Alongside the lake, surrounded by veils of white dogwood blooms, the three Hensley children flocked around the skirts of Alaina Morrison's day dress. Her beatific smile beamed down on their heads. Alaina's close friend, Mary, off to the side of the group, laughed at the spectacle created as Alaina held the candy in her hand high above the shorter heads of their charges. Her voice carried to his hiding place. “Not until after supper. I promised your mother.”
Jack drank in the scene. As one child, taller than the rest, made a jump for the candy, Alaina leaned into him with her free hand and offered a tickle to his ribs.
Mary calmed the growing frenzy of laughter with a clap of her hands. “We need to be heading home.” Mary tapped the heads of two blond twins and an older girl and motioned. “Let's go before supper is declared too cold to eat.”
“Do we have to go?” Little Lily Hensley whined to Alaina as she stood, grubby hands full of the pebbles prevalent at the lakeside retreat.
“We got here later than usual.” She touched the tip of Lily's nose. “I'll allow five more minutes of playtime.
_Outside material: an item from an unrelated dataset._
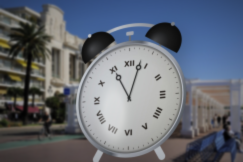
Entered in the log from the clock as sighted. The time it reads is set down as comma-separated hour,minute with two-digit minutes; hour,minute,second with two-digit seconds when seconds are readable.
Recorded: 11,03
How does that sound?”
Reinvigorated by the news, Lily clapped Alaina around the knees and the two went tumbling into a patch of spring green grass. Alaina sat up and started a tickle attack.
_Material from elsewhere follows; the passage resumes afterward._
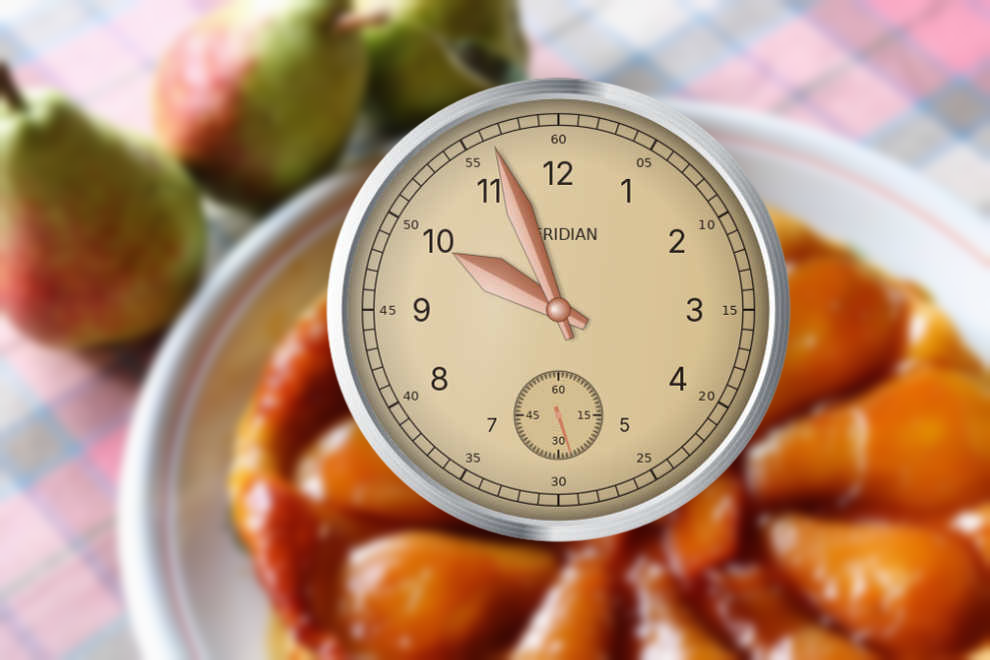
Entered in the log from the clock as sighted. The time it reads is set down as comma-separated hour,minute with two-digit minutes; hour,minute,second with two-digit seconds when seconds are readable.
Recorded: 9,56,27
Jack crossed his arms, entranced by the vision before him. Alaina's yellow day dress did not flaunt the latest style. Plain but crisp, the material flattered her dark hair and eyes. The ease with which she laughed and smiled, accepted disappointments, and shared in fun swelled his heart, just as it had since he'd first talked to her at the store where her mother stitched clothing.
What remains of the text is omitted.